The result is high turnover rates and difficulty retaining the most qualified educators. In turn, this creates instability for young children, who crave routine, and decreases the likelihood that children will reap the long-term benefits that come from attendance at a high-quality preschool staffed by experienced, highly skilled educators.


CORPORATE REFORM SCORES A WIN OVER UNIONS

Michigan-based Mackinac Center’s Campaign to Kill Unions in Other States

Corporate America received a win last week when the US Supreme Court overruled the case for unions collecting fees for services they are required by law to provide all employees in their bargaining unit. The ruling has two serious results.

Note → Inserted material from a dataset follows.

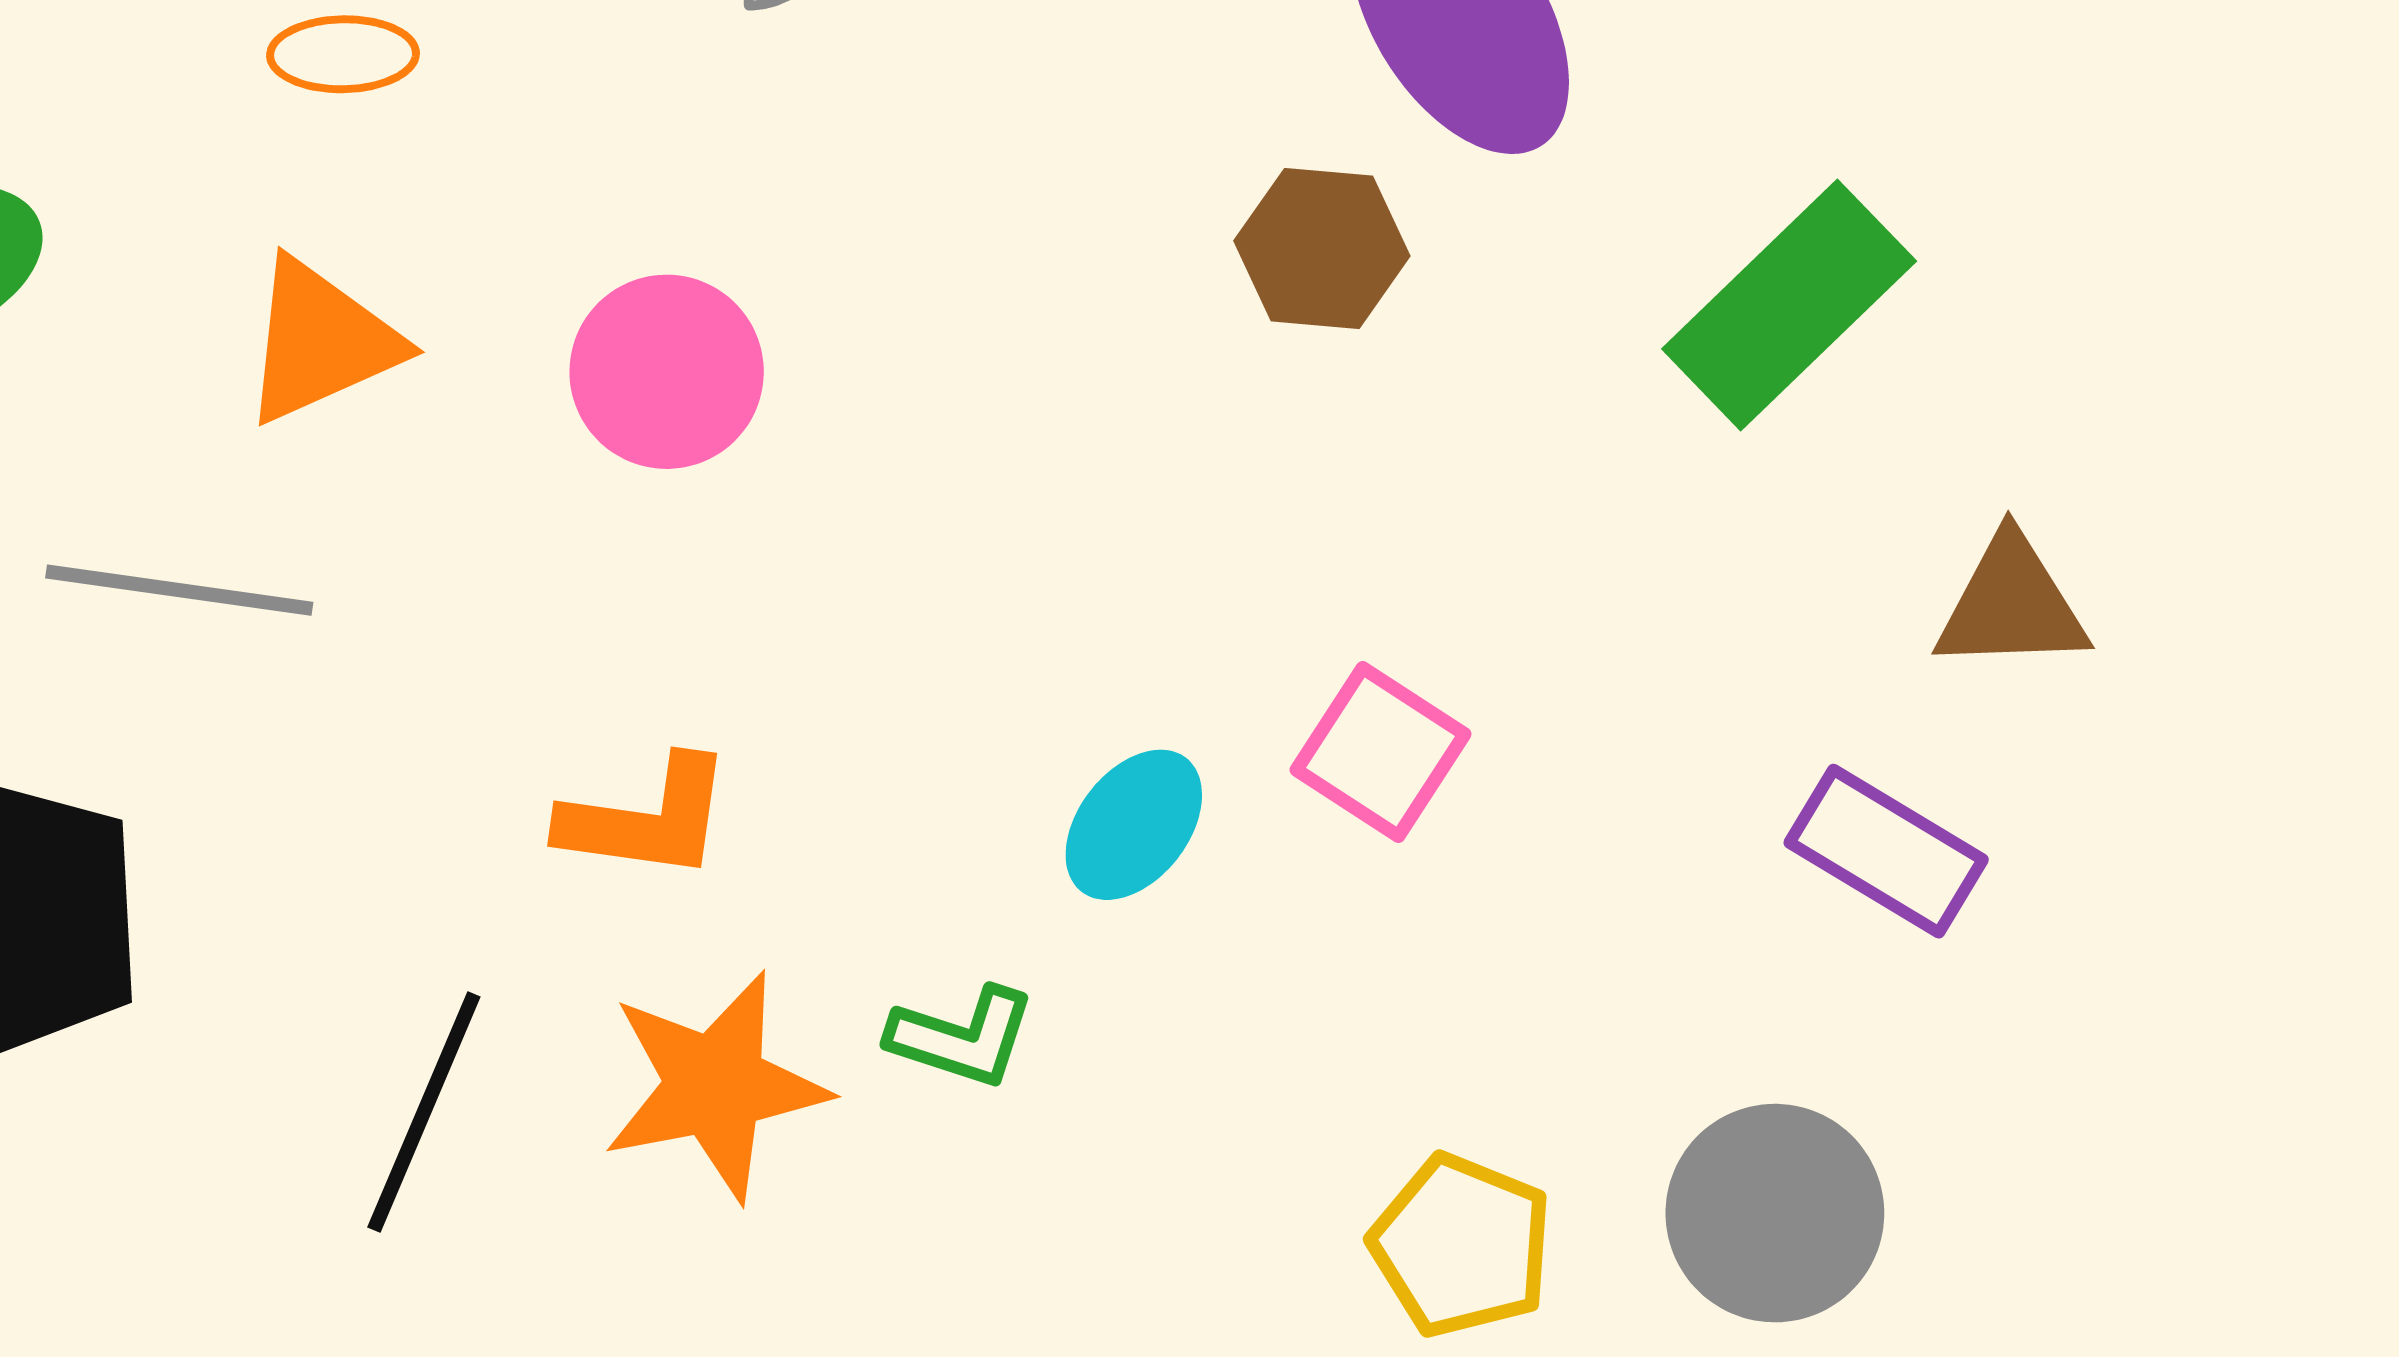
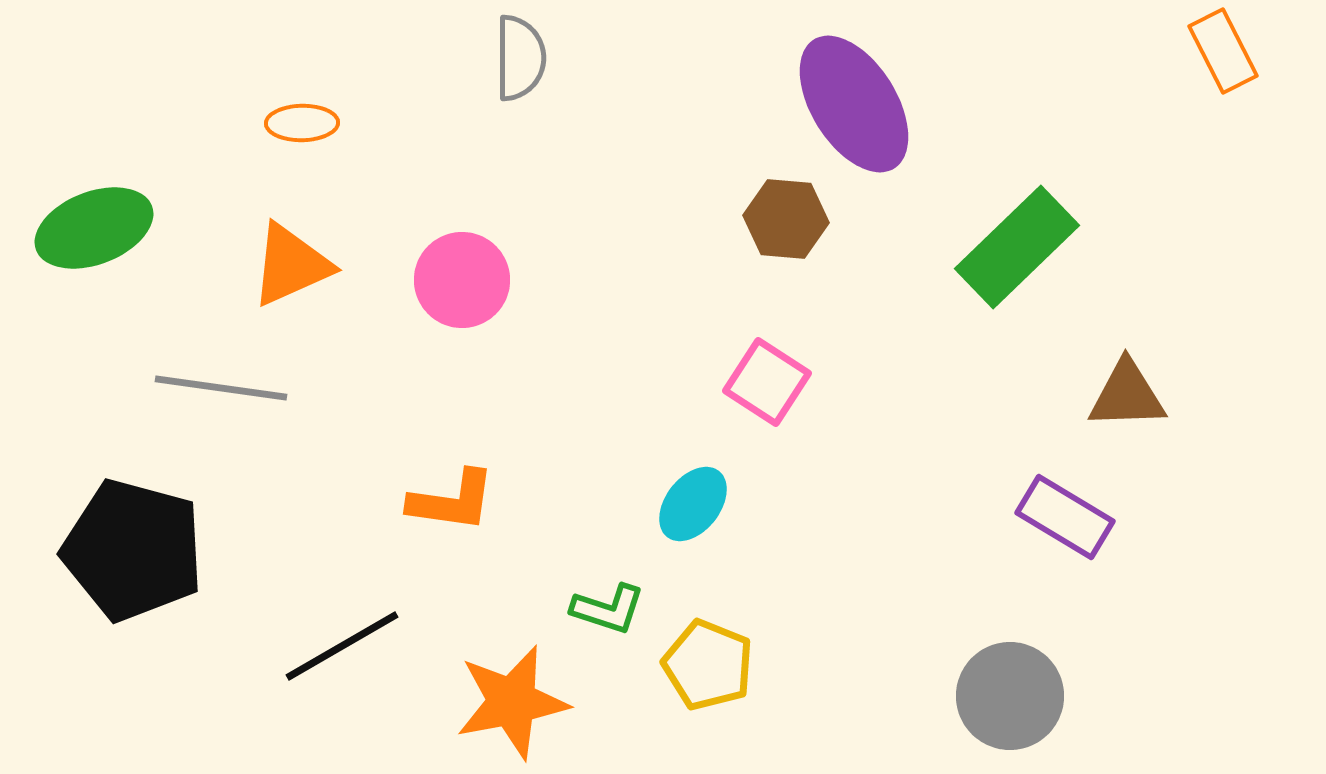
pink square: (1381, 752) -> (767, 382), moved
orange star: (715, 1086) -> (512, 702), moved
black line: (424, 1112) -> (342, 646), turned 37
yellow pentagon: (1461, 1245) -> (708, 665), moved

First, it has legitimized freeloaders who pay nothing to support those who work to improve their working conditions, and second, it has energized anti-union forces around the nation.
On June 27, 2018, in Janus V. AFSCME, the US Supreme Court ruled 5 – 4 that nonunion workers cannot be forced to pay “fair share” fees when union advocacy results in a benefit to nonunion members.

The extreme-right-wing Mackinac Center for Public Policy is using the Janus decision to actively campaign for the fiscal crippling of unions by targeting emails to organizations such as school districts in order to try to get union members to “opt out” of union membership.


Betsy DeVos Conquers the World: The Global Education Reform Movement (GERM)

Here's a companion piece to the story above about union busting by the US Supreme Court. Busting unions is just one part of the Global Education Reform Movement, or GERM, and it's an international affliction.
The National Education Union in the UK sums it up well. Here is what GERM does to schools in countries around the world:
  • Threatens the teaching profession by prioritizing and imposing a business model on education.
  • Emphasizes competition between schools and teachers, using high-stakes testing.
  • Gives performance rewards.
  • Aims to produce a narrowly educated workforce, which can read instructions and advertisements but is discouraged from thinking critically about the world.
  • Attacks teachers’ unions.
  • Views education as an opportunity to maximise human capital.
  • Abandons education’s role to create cultural good and social cohesion.
  • Takes education out of the hands of those who own it, teachers, students, parents, and the public, to develop a commodity which can be traded globally.
  • Creates a service sector which is open to trade and investors.
  • Education becomes about profit not people.
  • There’s an emphasis on education technology for capital.
  • Breaks good school systems into academies, free schools, or in America, charter and voucher schools.
  • Creates a national pay framework.
  • Relies on performance related pay—think social impact bonds.
  • Privatizes educational services.
GERM affects all schools—everywhere.


IMMIGRATION LAW HISTORY

A Brief History of U.S. Immigration Law

We all owe it to ourselves to understand where the United States has been with our immigration laws in order to understand where we are now.
...our immigration laws have increasingly become more strict, with a growing focus on controlling undocumented immigration. How these laws are interpreted and implemented is determined for the most part by court rulings when the government and its agencies are sued on behalf of immigrants (class action suits). When a ruling is made on a class action case, that ruling then becomes national policy.